In recent decades, habitats have been recognized to play an important role in biodiversity conservation and ecosystems functionality, so to deserve specific protection measures [5]. In the European Union, coastal habitats are of “Community interest” for the protection of European biodiversity and included in Annex I EU Habitats Directive (92/43/EEC), a fundamental legal tool in the European nature conservation policy. Furthermore, some of the habitats are “prioritary” in EU biodiversity conservation strategy [6].
Anthropogenic pressures on coastal ecosystems make them particularly vulnerable and highly endangered, as they are considered among the habitats most threatened by extinction [7,8]. From the 1950s to 1980s, coasts, especially across the Mediterranean basin, have been deeply anthropized, becoming very attractive tourist destinations [9] and useful areas for agriculture [10]. This has drastically changed the vegetation and ecological diversity formerly characterising these habitats [10,11], which have recently been included among those at the greatest risk of extinction [12].
The exploitation of the coastal zone for urbanisation and tourism has led to the decline and even extinction of typical coastal habitat species, at the same time promoting the rapid spread of synanthropic species, such as weedy and ruderal species adapted to urban environments [13], and the establishment of invasive species [14]. This has resulted in significant alterations of the structure and functionality of plant communities characterising coastal habitats, potentially threatening the extinction of the highly specialised and typical species [15,16,17]. The spread of invasive alien species is one of the most serious pressures on ecosystems, and one of the main threats to biodiversity conservation [14,18], especially for coastal ecosystems [19]. The establishment of synanthropic and invasive alien species in coastal ecosystems also causes serious changes in physical processes, and the loss of native species diversity reduces the ability of ecosystems to maintain their functioning in an environment increasingly affected by climate change [20,21].

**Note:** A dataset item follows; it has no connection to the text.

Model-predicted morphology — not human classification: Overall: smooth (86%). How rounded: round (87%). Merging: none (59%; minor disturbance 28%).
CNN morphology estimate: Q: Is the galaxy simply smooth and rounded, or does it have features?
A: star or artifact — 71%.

From this perspective, habitat monitoring has considerable importance both in the assessment of the conservation status of the environment and to identify priorities and critical issues in coastal ecosystem management [22]. According to Carboni et al. [23], vegetation survey could help performing the assessment of biodiversity and conservation status of coastal habitats.
Mediterranean coastal ecosystems high ecological value is mainly due to both species diversity and environmental heterogeneity [24]. This implies that active management is always needed in areas globally considered crucial for biodiversity conservation, such as the Natura 2000 Network of the European Union [25]. Indicator species can be used to assess the conservation status of vegetation and habitats [26].

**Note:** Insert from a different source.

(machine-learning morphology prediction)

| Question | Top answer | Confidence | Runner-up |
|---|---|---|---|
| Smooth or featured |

Several scientific approaches quantified habitat and vegetation human-induced change by applying indices such as species richness and diversity, in order to assess the conservation status of coastal habitats [27,28,29]. These can include habitat-specific specialist species and species associated with habitat degradation, such as synanthropic species.
At the habitat scale, alpha diversity can be estimated by considering species richness and species importance, and also used to evaluate the conservation status of a habitat and its naturalness; H’ dune is a plant diversity index to assess human impact on coastal dunes derived from the Shannon index of entropy [30]. The Shannon–Wiener diversity index (H+) [31] is often used in ecological studies, and vegetation analysis [32] can be applied to assess habitat conservation status and naturalness [33], distinguishing the contribution of typical and synanthropic/alien species to biodiversity.

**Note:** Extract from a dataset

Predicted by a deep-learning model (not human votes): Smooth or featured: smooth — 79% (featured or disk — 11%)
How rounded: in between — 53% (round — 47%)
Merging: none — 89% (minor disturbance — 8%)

The aim of this research, which takes as a case study the coastal habitats of Calabria(Southern Italy) is to propose a useful method for assessing the conservation status of coastal environments. The proposed methodology is biodiversity-based through the analysis of vegetation and landscape, also considering the impact of urbanisation on coastal habitats. The coastal habitats of Calabria are well suited for this study because they are quite well known thanks to many studies, mainly performed by various authors applying the phytosociological method [34,35,36,37,38,39]. Our study has three main objectives: (1) to evaluate the conservation status of coastal habitats by applying diversity indices to the plant assemblage; (2) to verify how the impact of urban centres affects the conservation of characteristic habitats and typical species; and (3) to test the effectiveness of this methodology based on landscape analysis using a Geographic Information System (GIS), and analysis of the habitat diversity through the study of vegetation.

2. Materials and Methods

This study was conducted on the coastal habitats of Calabria, a region in the centre of the Mediterranean basin, located in the southern Italian peninsula between the Ionian Sea to the east and the Tyrrhenian Sea to the west. The region has more than 700 km of coastline, most of which is sandy, partly affected by coastal erosion [40].
The analysis of coastal habitats was based on vegetation relevés carried out in the period 2018–2021, applying the phytosociological method of the Zurich–Montpellier school which consist in a list of plants in each homogeneous area, including the degree of coverage for each species expressed using the scale provided by Braun-Blanquet [41].
Seventy-three unpublished relevés with 261 species were carried out along the Calabrian coasts (Supplementary Materials File S1).
A multivariate analysis was performed on the matrix of phytosociological relevés for the definition of statistical-based coenological groups. To this end, the abundance–dominance value of each species reported with the Braun-Blanquet scale was converted to the numerical value scale proposed by Van der Mareel [42]. The softwares used for the organization of the raw data and the subsequent statistical analysis have been Microsoft Excel 2010; PASSED version 4.13; and R 4.1.1 R Core Team 2021.
The cluster analysis of the relevé matrix used the average linkage criterion (UPGMA) and the Chord distance algorithm to identify homogeneous floristic compositions. The interpretation of habitats was performed according to the literature [43,44,45].
From the Nature Map of the Calabria Region [46], all the polygons between 0 and 200 m a.s.l. (Figure 1) were extrapolated using the QGIS software (2023).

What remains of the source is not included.